Thoughts on reading from ‘Live-Coding: A User’s Manual’.
The reading
My favorite is the “thinking in public” definition.
I like to interpret this as working through problems while the audience has transparency to what you are doing. If there isn’t the observed tackling of an issue, then it’s just the performance of a known process (which itself is also interesting… I love process videos on instagram that document cooking or carpentry – however I think these process videos aren’t live-coding if you aren’t allowing the audience to see the process in real-time). [For this reason I often like to incorporate a constraint or a challenge during my devised live-coding performances, because I want the audience to see me struggle in the process.]
Relating to dance
Despite being a performance art, is dance the most-divorced-from-realtime art? I think it’s a contender for the most misleading in terms of the audience:professional gap for not understanding the time it takes to develop a skill (think of ballet dancers starting at 3 years old, or the hours of time it took to nail a trick the audience doesn’t understand the technicals of).

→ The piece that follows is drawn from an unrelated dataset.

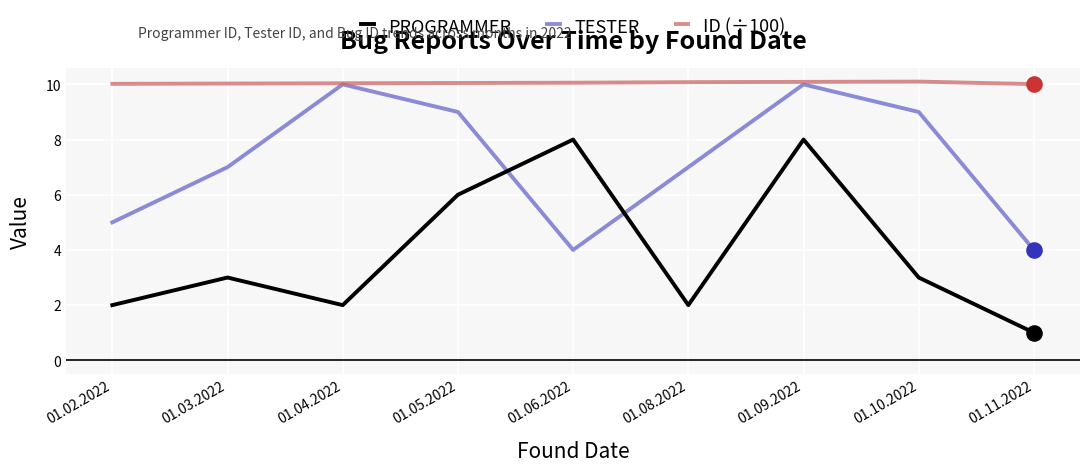

Is the value of TESTER at 01.03.2022 greater than the value of ID (÷100) at 01.02.2022?

No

Another way of saying this is – I [personally] think the potential for failure or the observation of the artist’s recovery of failure is the most interesting part of live-coding or improvisation.
My main apparatus for aerial is multicordes, which I often describe as “predicament” performance: this is largely because the high number of cordes increases the potential error or variance in the apparatus (i.e. the propensity for a cord not behaving as you intended).